The SCOTUS is NOT constrained to respond ONLY to issues originating in some act of Congress. That’s what you said and that’s what I questioned.
The issue you raised, as far as I am concerned, is NOT simply concerned with ‘prayer’ or ‘religion’. You may want to fold back around to that constraint but you opened this door and I’m walking in.
Consider something ELSE your amendment STILL overlooks: ANY case arising within a State or Inferior Federal Court which may, somehow, be ‘lawyered’ into an argument merely referring to a topic within the Constitution ( especially within the Bill of Rights or the infinitely ‘expansive’ 14th ) MAY very well end up calendared by the SCOTUS for review / appeal. I am unaware of a successful challenge to inhibit the working of this process since Marbury v. Madison.

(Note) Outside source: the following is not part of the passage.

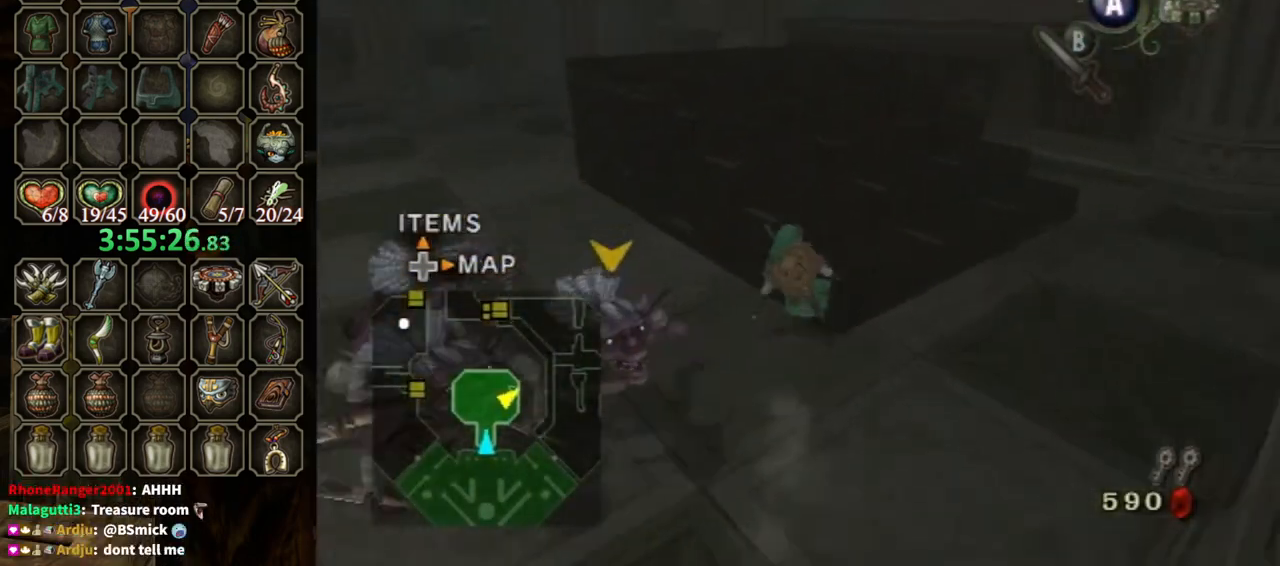
{"buttons": [], "left_stick": "up", "right_stick": "center", "events": [[67, "left_stick", "up"], [133, "right_stick", "down-right"], [167, "left_stick", "up-left"], [467, "left_stick", "up"], [467, "right_stick", "center"]]}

How did y’all miss that’n ???
When you cite Article II, Section 2, you encompass ALL of it, not merely a phrase you ‘quote’ out of context. This Article outlines the scope of the Judicial Power and contains NOT one word or phrase indicating your preferred construction — ‘can only review laws enacted in Congress’. Mr Justice Marshall ruled explicitly that SCOTUS CAN review Acts of Congress and rule on their Constitutionality. That understanding was, previously, NOT operative and became the essence of the ‘system of checks and balances’ we understand the Constitution to have originated. Before then, some held that only Congress was the judge of it’s Acts and only the President was the judge of the means by which the Executive Power was exercised. Mr Justice Marshall thought otherwise.